┏━━

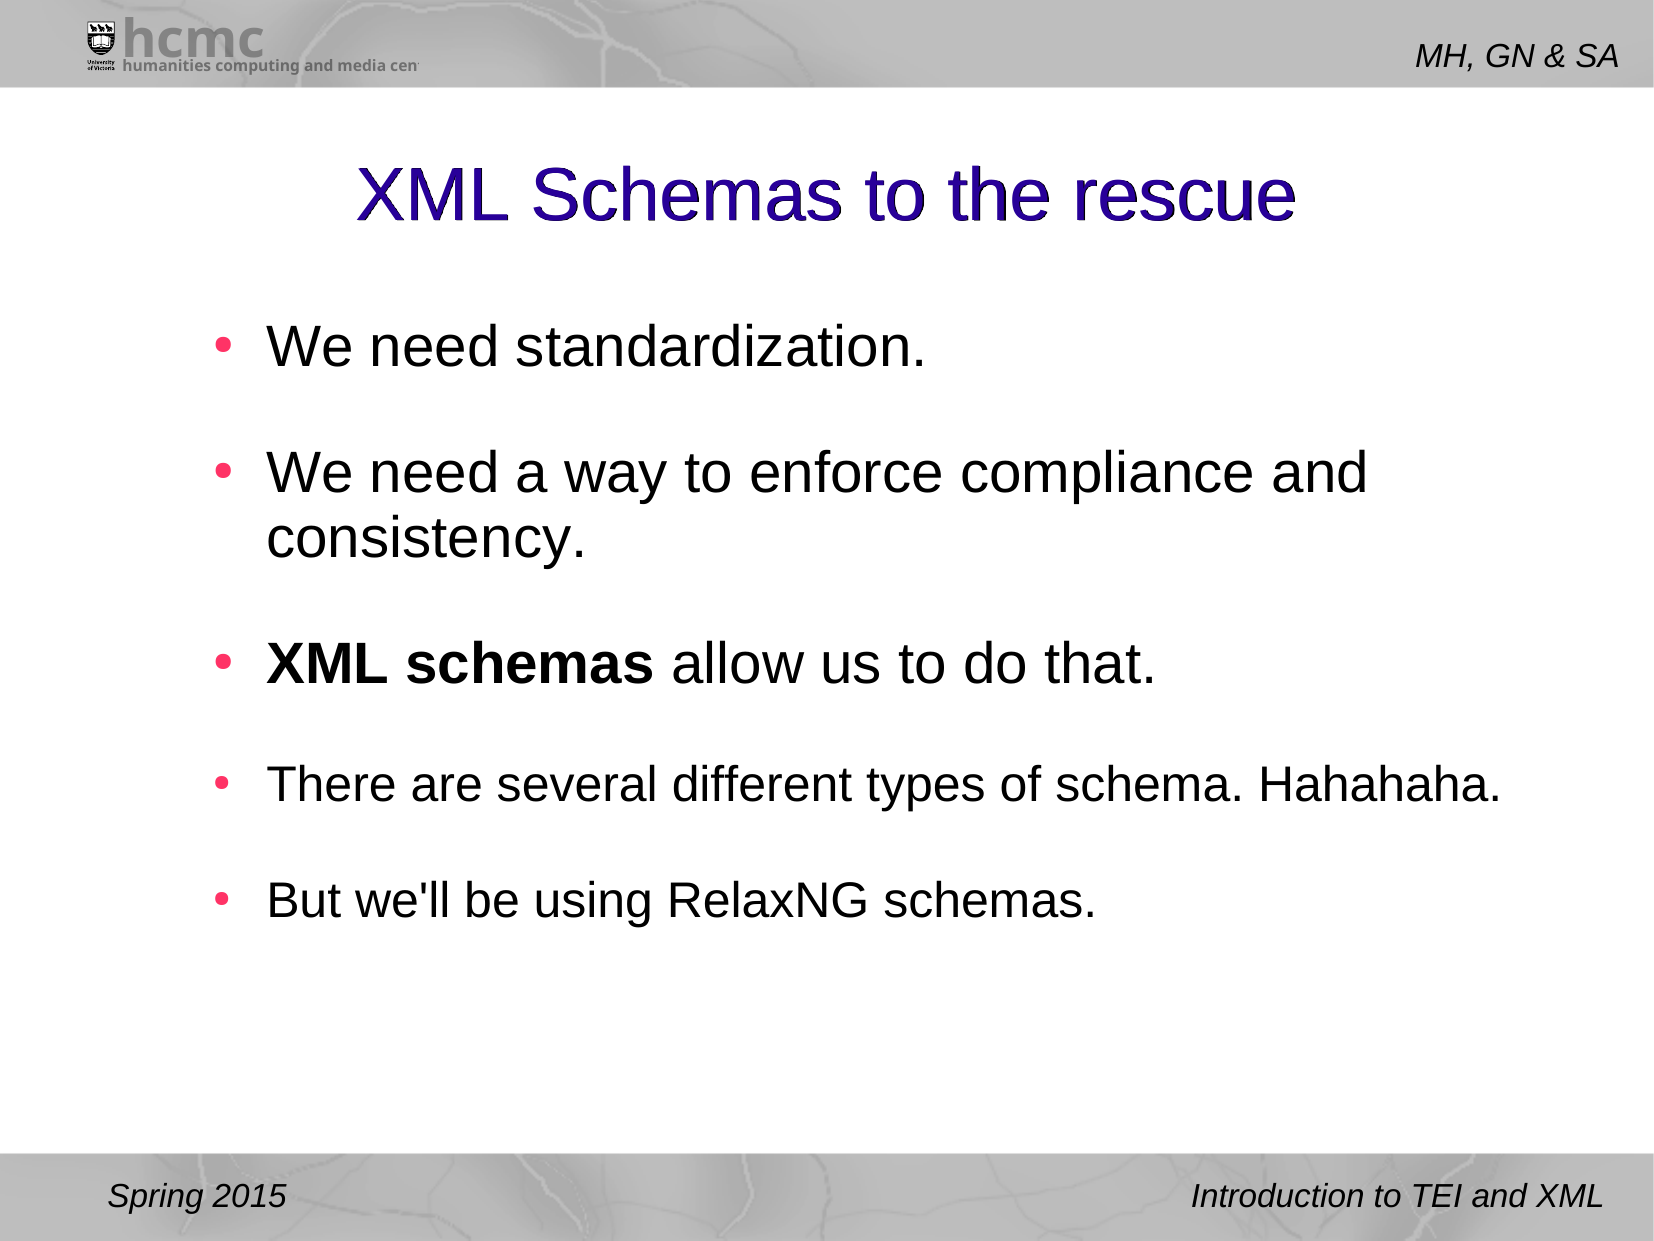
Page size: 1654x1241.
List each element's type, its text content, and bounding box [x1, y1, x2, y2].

list We need standardization. We need a way to enforce compliance and consistency. XML schemas allow us to do that. There are several different types of schema. Hahahaha. But we'll be using RelaxNG schemas. [147, 314, 1506, 1045]
picture [0, 0, 1654, 1241]
title XML Schemas to the rescue [118, 90, 1536, 298]
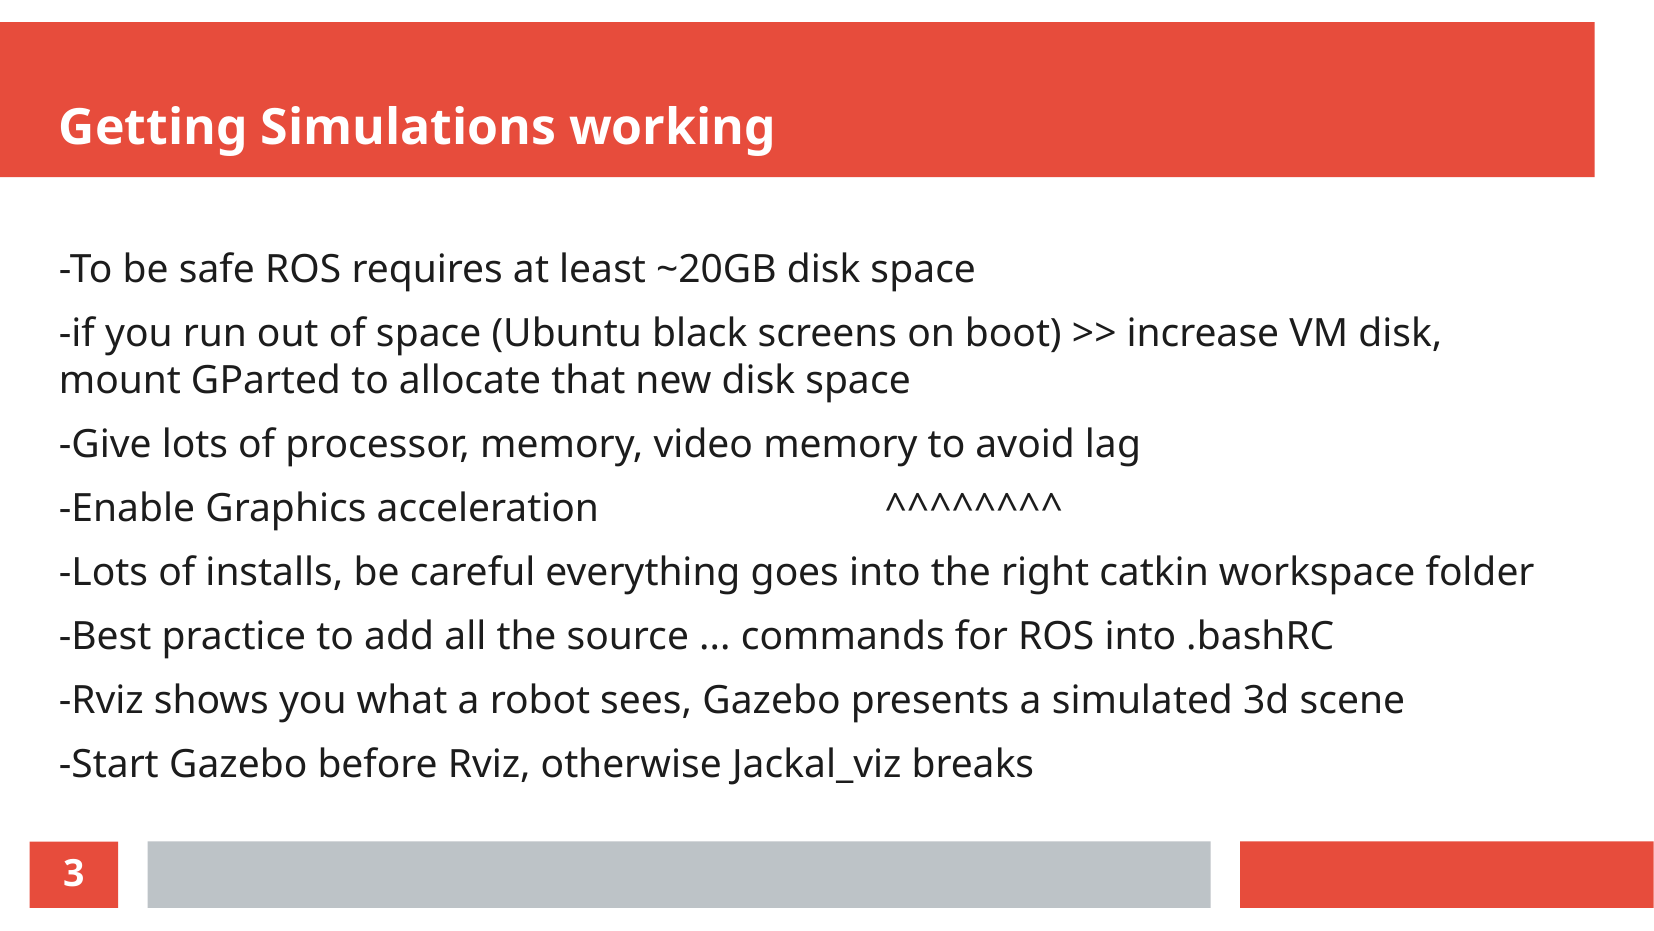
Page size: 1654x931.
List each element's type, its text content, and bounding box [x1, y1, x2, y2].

┗━━

■ Stated goal ■
Rewrite the lines above with "bounding box" changed to "enclosing rectangle" and everything else left as it is. Omit the pictures.

■ The result ■
Page size: 1654x1241.
List each element's type, its text content, and enclosing rectangle [x1, y1, x2, y2].

list We need standardization. We need a way to enforce compliance and consistency. XML schemas allow us to do that. There are several different types of schema. Hahahaha. But we'll be using RelaxNG schemas. [147, 314, 1506, 1045]
picture [0, 0, 1654, 1241]
title XML Schemas to the rescue [118, 90, 1536, 298]
Page size: 1654x931.
List each element's type, its text content, and enclosing rectangle [x1, y1, x2, y2].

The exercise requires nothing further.